Throughout it all, Ron Keel manages to show humility and humanity, never coming across as bitter, even when it seems he probably could have.  Instead, Keel comes across as thankful for the multiple opportunities he has been given (or made for himself), and positions himself for his story to be one of inspiration and determination rather than failure and letdown.

There are not a lot of pictures in this book, and those that are here are black and white.  Keel uses lyrical snippets to introduce chapters throughout the book, giving the reader a look at where Ron's head was when he wrote these songs or where he drew his inspiration from.  There is also an extensive discography at the end of the book, giving the reader plenty of material to seek out for their own collection.  
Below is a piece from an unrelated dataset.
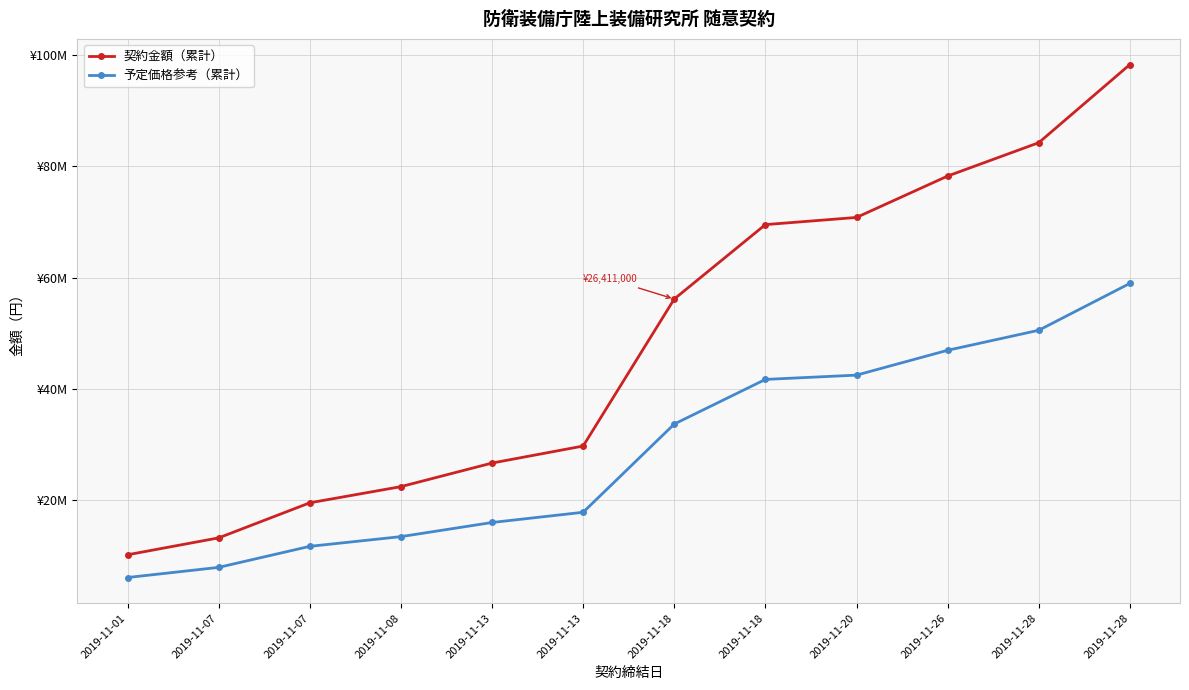

Rank the categories by 契約金額（累計） value from lowest to highest.

2019-11-01, 2019-11-07, 2019-11-07, 2019-11-08, 2019-11-13, 2019-11-13, 2019-11-18, 2019-11-18, 2019-11-20, 2019-11-26, 2019-11-28, 2019-11-28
There are a couple of spots in the book where, to me, it seems obvious that he edited material out, possibly for another book, as there are some minor stop-start jumps, but these are only minor distractions, and perhaps others won't even notice them.  Additionally, I do with there was a hardback version of this book, as I far prefer hardback to paperback, even when the paperback version is full-sized.  These minor issues don't take away from the readability of the book, however, and Keel's is an interesting story to be given the chance to be a part of.  Written entirely by Keel himself, with no ghost-writer or co-writer mentioned, I strongly recommend the book and look forward to any follow-ups that Ron may come up with.